DATASET -
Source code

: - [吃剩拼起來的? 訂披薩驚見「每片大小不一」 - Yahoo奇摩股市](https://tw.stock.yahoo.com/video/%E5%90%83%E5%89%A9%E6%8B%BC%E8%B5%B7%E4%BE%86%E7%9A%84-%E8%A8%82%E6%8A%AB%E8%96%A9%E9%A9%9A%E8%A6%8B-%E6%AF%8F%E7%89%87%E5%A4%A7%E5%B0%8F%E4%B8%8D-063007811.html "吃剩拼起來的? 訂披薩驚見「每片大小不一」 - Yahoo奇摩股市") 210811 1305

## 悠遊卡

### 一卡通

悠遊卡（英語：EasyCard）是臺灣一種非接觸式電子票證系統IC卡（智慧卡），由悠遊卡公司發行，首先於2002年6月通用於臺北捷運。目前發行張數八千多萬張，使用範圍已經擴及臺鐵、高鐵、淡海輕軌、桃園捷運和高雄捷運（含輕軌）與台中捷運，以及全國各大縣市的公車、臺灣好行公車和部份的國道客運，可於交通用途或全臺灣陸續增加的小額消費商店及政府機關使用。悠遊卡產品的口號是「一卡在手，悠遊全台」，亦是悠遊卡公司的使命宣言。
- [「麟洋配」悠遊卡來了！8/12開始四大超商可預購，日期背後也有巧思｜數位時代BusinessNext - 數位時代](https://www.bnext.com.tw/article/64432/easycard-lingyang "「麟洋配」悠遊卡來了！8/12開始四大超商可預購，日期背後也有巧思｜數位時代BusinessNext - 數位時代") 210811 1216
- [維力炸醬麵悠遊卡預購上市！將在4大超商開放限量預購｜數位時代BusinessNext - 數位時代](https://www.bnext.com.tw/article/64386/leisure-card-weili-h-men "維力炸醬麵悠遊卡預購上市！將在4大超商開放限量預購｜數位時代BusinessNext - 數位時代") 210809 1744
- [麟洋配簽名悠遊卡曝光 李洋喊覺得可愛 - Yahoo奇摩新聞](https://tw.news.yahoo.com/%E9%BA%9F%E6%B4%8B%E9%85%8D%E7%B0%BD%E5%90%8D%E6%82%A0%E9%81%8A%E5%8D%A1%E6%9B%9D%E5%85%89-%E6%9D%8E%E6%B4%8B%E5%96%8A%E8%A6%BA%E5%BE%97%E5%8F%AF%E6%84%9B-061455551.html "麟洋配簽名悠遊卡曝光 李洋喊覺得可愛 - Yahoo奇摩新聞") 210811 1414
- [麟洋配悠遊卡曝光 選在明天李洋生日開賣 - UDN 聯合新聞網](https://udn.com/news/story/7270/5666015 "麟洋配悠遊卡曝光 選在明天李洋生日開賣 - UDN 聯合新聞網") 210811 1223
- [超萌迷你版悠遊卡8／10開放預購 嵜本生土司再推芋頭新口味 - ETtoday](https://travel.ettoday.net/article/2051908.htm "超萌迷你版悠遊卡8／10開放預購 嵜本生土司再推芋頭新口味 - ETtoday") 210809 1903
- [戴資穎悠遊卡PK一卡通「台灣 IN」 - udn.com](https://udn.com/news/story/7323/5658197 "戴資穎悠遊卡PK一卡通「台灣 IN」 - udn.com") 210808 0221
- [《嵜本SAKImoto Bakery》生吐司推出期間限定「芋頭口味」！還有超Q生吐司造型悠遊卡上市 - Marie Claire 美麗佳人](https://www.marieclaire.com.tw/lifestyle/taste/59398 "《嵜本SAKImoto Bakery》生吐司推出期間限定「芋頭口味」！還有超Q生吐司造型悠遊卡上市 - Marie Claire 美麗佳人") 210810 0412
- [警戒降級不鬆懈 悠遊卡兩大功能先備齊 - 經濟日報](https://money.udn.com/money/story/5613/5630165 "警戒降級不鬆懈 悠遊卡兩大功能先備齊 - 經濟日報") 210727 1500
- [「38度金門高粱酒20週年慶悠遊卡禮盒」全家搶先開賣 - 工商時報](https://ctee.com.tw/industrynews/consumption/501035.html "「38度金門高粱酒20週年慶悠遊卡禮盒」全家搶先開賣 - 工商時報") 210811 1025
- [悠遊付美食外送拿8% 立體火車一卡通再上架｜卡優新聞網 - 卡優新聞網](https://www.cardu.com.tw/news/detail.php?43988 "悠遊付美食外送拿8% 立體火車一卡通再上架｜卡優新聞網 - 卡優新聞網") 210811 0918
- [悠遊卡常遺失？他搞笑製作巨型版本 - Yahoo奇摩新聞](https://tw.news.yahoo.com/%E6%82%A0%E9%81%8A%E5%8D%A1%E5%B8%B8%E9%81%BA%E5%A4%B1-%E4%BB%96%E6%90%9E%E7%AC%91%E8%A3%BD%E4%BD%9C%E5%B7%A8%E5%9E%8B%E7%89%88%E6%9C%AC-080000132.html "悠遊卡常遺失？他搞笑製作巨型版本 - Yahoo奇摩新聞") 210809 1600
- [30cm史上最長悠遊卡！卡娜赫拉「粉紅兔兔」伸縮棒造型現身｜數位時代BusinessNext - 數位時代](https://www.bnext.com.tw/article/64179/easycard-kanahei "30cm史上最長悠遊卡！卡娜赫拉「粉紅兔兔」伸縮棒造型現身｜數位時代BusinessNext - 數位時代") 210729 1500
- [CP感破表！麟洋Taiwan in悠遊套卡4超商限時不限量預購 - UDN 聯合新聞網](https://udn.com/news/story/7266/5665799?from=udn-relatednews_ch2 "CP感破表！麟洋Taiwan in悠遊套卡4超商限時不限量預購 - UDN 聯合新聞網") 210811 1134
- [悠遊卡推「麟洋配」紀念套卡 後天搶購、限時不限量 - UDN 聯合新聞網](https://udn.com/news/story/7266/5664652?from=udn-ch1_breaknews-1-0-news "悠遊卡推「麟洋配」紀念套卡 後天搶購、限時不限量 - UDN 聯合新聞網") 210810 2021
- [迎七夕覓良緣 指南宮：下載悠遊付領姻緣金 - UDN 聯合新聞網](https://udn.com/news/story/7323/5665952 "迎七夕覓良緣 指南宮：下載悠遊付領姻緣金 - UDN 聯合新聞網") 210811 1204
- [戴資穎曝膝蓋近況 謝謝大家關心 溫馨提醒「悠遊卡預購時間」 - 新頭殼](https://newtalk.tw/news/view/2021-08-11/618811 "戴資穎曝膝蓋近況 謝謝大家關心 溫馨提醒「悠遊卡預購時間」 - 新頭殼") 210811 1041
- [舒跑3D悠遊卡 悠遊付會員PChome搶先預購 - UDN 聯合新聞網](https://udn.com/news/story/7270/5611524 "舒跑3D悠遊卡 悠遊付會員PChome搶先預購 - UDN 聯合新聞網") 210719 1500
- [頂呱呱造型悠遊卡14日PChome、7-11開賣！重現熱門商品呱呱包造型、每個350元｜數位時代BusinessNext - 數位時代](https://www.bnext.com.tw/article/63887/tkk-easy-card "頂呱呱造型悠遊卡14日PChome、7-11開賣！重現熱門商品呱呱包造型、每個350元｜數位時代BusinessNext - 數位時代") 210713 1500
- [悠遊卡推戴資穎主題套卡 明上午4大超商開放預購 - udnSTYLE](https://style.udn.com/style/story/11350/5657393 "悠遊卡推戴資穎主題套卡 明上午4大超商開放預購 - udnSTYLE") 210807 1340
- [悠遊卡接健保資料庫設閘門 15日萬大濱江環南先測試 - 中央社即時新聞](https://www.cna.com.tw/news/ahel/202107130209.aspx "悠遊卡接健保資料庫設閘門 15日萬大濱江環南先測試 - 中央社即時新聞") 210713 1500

EXERCISE GOAL -
Output an exact copy of the listing.

ANSWER FOR THIS EXERCISE -
Source code

: - [吃剩拼起來的? 訂披薩驚見「每片大小不一」 - Yahoo奇摩股市](https://tw.stock.yahoo.com/video/%E5%90%83%E5%89%A9%E6%8B%BC%E8%B5%B7%E4%BE%86%E7%9A%84-%E8%A8%82%E6%8A%AB%E8%96%A9%E9%A9%9A%E8%A6%8B-%E6%AF%8F%E7%89%87%E5%A4%A7%E5%B0%8F%E4%B8%8D-063007811.html "吃剩拼起來的? 訂披薩驚見「每片大小不一」 - Yahoo奇摩股市") 210811 1305

## 悠遊卡

### 一卡通

悠遊卡（英語：EasyCard）是臺灣一種非接觸式電子票證系統IC卡（智慧卡），由悠遊卡公司發行，首先於2002年6月通用於臺北捷運。目前發行張數八千多萬張，使用範圍已經擴及臺鐵、高鐵、淡海輕軌、桃園捷運和高雄捷運（含輕軌）與台中捷運，以及全國各大縣市的公車、臺灣好行公車和部份的國道客運，可於交通用途或全臺灣陸續增加的小額消費商店及政府機關使用。悠遊卡產品的口號是「一卡在手，悠遊全台」，亦是悠遊卡公司的使命宣言。
- [「麟洋配」悠遊卡來了！8/12開始四大超商可預購，日期背後也有巧思｜數位時代BusinessNext - 數位時代](https://www.bnext.com.tw/article/64432/easycard-lingyang "「麟洋配」悠遊卡來了！8/12開始四大超商可預購，日期背後也有巧思｜數位時代BusinessNext - 數位時代") 210811 1216
- [維力炸醬麵悠遊卡預購上市！將在4大超商開放限量預購｜數位時代BusinessNext - 數位時代](https://www.bnext.com.tw/article/64386/leisure-card-weili-h-men "維力炸醬麵悠遊卡預購上市！將在4大超商開放限量預購｜數位時代BusinessNext - 數位時代") 210809 1744
- [麟洋配簽名悠遊卡曝光 李洋喊覺得可愛 - Yahoo奇摩新聞](https://tw.news.yahoo.com/%E9%BA%9F%E6%B4%8B%E9%85%8D%E7%B0%BD%E5%90%8D%E6%82%A0%E9%81%8A%E5%8D%A1%E6%9B%9D%E5%85%89-%E6%9D%8E%E6%B4%8B%E5%96%8A%E8%A6%BA%E5%BE%97%E5%8F%AF%E6%84%9B-061455551.html "麟洋配簽名悠遊卡曝光 李洋喊覺得可愛 - Yahoo奇摩新聞") 210811 1414
- [麟洋配悠遊卡曝光 選在明天李洋生日開賣 - UDN 聯合新聞網](https://udn.com/news/story/7270/5666015 "麟洋配悠遊卡曝光 選在明天李洋生日開賣 - UDN 聯合新聞網") 210811 1223
- [超萌迷你版悠遊卡8／10開放預購 嵜本生土司再推芋頭新口味 - ETtoday](https://travel.ettoday.net/article/2051908.htm "超萌迷你版悠遊卡8／10開放預購 嵜本生土司再推芋頭新口味 - ETtoday") 210809 1903
- [戴資穎悠遊卡PK一卡通「台灣 IN」 - udn.com](https://udn.com/news/story/7323/5658197 "戴資穎悠遊卡PK一卡通「台灣 IN」 - udn.com") 210808 0221
- [《嵜本SAKImoto Bakery》生吐司推出期間限定「芋頭口味」！還有超Q生吐司造型悠遊卡上市 - Marie Claire 美麗佳人](https://www.marieclaire.com.tw/lifestyle/taste/59398 "《嵜本SAKImoto Bakery》生吐司推出期間限定「芋頭口味」！還有超Q生吐司造型悠遊卡上市 - Marie Claire 美麗佳人") 210810 0412
- [警戒降級不鬆懈 悠遊卡兩大功能先備齊 - 經濟日報](https://money.udn.com/money/story/5613/5630165 "警戒降級不鬆懈 悠遊卡兩大功能先備齊 - 經濟日報") 210727 1500
- [「38度金門高粱酒20週年慶悠遊卡禮盒」全家搶先開賣 - 工商時報](https://ctee.com.tw/industrynews/consumption/501035.html "「38度金門高粱酒20週年慶悠遊卡禮盒」全家搶先開賣 - 工商時報") 210811 1025
- [悠遊付美食外送拿8% 立體火車一卡通再上架｜卡優新聞網 - 卡優新聞網](https://www.cardu.com.tw/news/detail.php?43988 "悠遊付美食外送拿8% 立體火車一卡通再上架｜卡優新聞網 - 卡優新聞網") 210811 0918
- [悠遊卡常遺失？他搞笑製作巨型版本 - Yahoo奇摩新聞](https://tw.news.yahoo.com/%E6%82%A0%E9%81%8A%E5%8D%A1%E5%B8%B8%E9%81%BA%E5%A4%B1-%E4%BB%96%E6%90%9E%E7%AC%91%E8%A3%BD%E4%BD%9C%E5%B7%A8%E5%9E%8B%E7%89%88%E6%9C%AC-080000132.html "悠遊卡常遺失？他搞笑製作巨型版本 - Yahoo奇摩新聞") 210809 1600
- [30cm史上最長悠遊卡！卡娜赫拉「粉紅兔兔」伸縮棒造型現身｜數位時代BusinessNext - 數位時代](https://www.bnext.com.tw/article/64179/easycard-kanahei "30cm史上最長悠遊卡！卡娜赫拉「粉紅兔兔」伸縮棒造型現身｜數位時代BusinessNext - 數位時代") 210729 1500
- [CP感破表！麟洋Taiwan in悠遊套卡4超商限時不限量預購 - UDN 聯合新聞網](https://udn.com/news/story/7266/5665799?from=udn-relatednews_ch2 "CP感破表！麟洋Taiwan in悠遊套卡4超商限時不限量預購 - UDN 聯合新聞網") 210811 1134
- [悠遊卡推「麟洋配」紀念套卡 後天搶購、限時不限量 - UDN 聯合新聞網](https://udn.com/news/story/7266/5664652?from=udn-ch1_breaknews-1-0-news "悠遊卡推「麟洋配」紀念套卡 後天搶購、限時不限量 - UDN 聯合新聞網") 210810 2021
- [迎七夕覓良緣 指南宮：下載悠遊付領姻緣金 - UDN 聯合新聞網](https://udn.com/news/story/7323/5665952 "迎七夕覓良緣 指南宮：下載悠遊付領姻緣金 - UDN 聯合新聞網") 210811 1204
- [戴資穎曝膝蓋近況 謝謝大家關心 溫馨提醒「悠遊卡預購時間」 - 新頭殼](https://newtalk.tw/news/view/2021-08-11/618811 "戴資穎曝膝蓋近況 謝謝大家關心 溫馨提醒「悠遊卡預購時間」 - 新頭殼") 210811 1041
- [舒跑3D悠遊卡 悠遊付會員PChome搶先預購 - UDN 聯合新聞網](https://udn.com/news/story/7270/5611524 "舒跑3D悠遊卡 悠遊付會員PChome搶先預購 - UDN 聯合新聞網") 210719 1500
- [頂呱呱造型悠遊卡14日PChome、7-11開賣！重現熱門商品呱呱包造型、每個350元｜數位時代BusinessNext - 數位時代](https://www.bnext.com.tw/article/63887/tkk-easy-card "頂呱呱造型悠遊卡14日PChome、7-11開賣！重現熱門商品呱呱包造型、每個350元｜數位時代BusinessNext - 數位時代") 210713 1500
- [悠遊卡推戴資穎主題套卡 明上午4大超商開放預購 - udnSTYLE](https://style.udn.com/style/story/11350/5657393 "悠遊卡推戴資穎主題套卡 明上午4大超商開放預購 - udnSTYLE") 210807 1340
- [悠遊卡接健保資料庫設閘門 15日萬大濱江環南先測試 - 中央社即時新聞](https://www.cna.com.tw/news/ahel/202107130209.aspx "悠遊卡接健保資料庫設閘門 15日萬大濱江環南先測試 - 中央社即時新聞") 210713 1500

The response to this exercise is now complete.